Of equal importance are the neuropathic output states that result from the up-regulation of the dorsal horn of the spinal cord [24, 73]. Since the main outcomes of central sensitization are increased synaptic efficacy and increased excitability of nociceptive central neurons within the dorsal horn, it is likely that these effects also influence the activity of other neurons with which they make synaptic connections [73]. This in turn leads to neuropathic reflexes, which are likely to underlie the sensorimotor and autonomic dysfunctions that occur in individuals experiencing chronic pain [73]. The first neuropathic reflex is known as “neurogenic inflammation” [70]. It involves a dorsal root reflex that causes afferent nerves to fire antidromically (backwards via the sensory peripheral nerve), leading to inflammation and hyperalgesia in the periphery [70]. Neurogenic inflammation and shared neural pathways between the pelvic viscera, known as pelvic organ “cross talk,” may be responsible for another neuropathic event known as “viscero-visceral hyperalgesia ” [70]. This phenomenon remains the primary explanation for the coexistence of various visceral CPP syndromes (e.g., IC, IBS, vulvodynia) [23, 24, 70]. In addition to the potential effect of dorsal horn up-regulation on alpha motor neuron excitability, a neuropathic reflex known as “viscero-muscular hyperalgesia” [24], which may involve the sensitization of muscle spindle afferents and increased excitability of gamma motor neurons, is thought to contribute to muscular instability and the development of myofascial trigger points [70, 73]. This neuropathic output state may, at least partly, explain how CPP may lead to OAPF [24, 70, 73].

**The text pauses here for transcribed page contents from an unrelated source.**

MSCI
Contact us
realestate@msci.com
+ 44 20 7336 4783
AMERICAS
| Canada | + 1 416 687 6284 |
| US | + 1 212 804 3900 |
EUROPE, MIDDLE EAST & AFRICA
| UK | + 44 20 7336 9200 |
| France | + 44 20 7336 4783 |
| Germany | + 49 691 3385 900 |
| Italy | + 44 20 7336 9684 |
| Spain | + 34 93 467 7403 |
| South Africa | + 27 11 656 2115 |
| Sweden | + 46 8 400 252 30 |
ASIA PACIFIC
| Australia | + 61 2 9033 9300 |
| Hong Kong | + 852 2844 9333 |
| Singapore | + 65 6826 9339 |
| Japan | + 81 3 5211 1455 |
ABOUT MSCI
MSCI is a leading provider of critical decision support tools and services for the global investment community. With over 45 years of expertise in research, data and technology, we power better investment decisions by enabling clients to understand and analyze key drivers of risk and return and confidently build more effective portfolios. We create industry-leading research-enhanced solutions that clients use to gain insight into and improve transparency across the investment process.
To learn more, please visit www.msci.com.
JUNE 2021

1.4.2 Psychological Distress
Psychological distress and associated cognitive, emotional, and behavioral factors are thought to play a role in triggering and/or perpetuating CPP [79], and consequently OAPF. In acute/subacute states, pain acts to warn the body of actual or potential harm. However, when the threat is no longer present and an individual continues to perceive the pain that he/she is experiencing as threatening, processes are initiated that set the stage for the development of chronic pain. These processes form the fundamental components of the fear-avoidance model (FAM) of chronic pain , a widely accepted conceptual model that explains how negative pain-related cognitions and maladaptive behavioral responses contribute to the development and maintenance of chronic pain [79–82]. The ongoing appraisal of pain as threatening leads to “pain catastrophizing”, in which a person focuses on pain sensations and exaggerates the threat and intensity of pain [79, 81]. This in turn leads to the chief component of the FAM, namely “pain-related fear” [81]. The fear of pain, combined with pain-related anxiety and hypervigilance (i.e., heightened attention) to pain, leads to defensive behaviors, notably muscular reactivity/contraction, in the presence of a painful stimulus or in the anticipation of pain [81]. Ultimately, negative pain cognitions and behavioral responses to pain lead to escape and avoidance behaviors, which in turn lead to disuse, further perpetuating the “vicious cycle” of pain and dysfunction [79–82].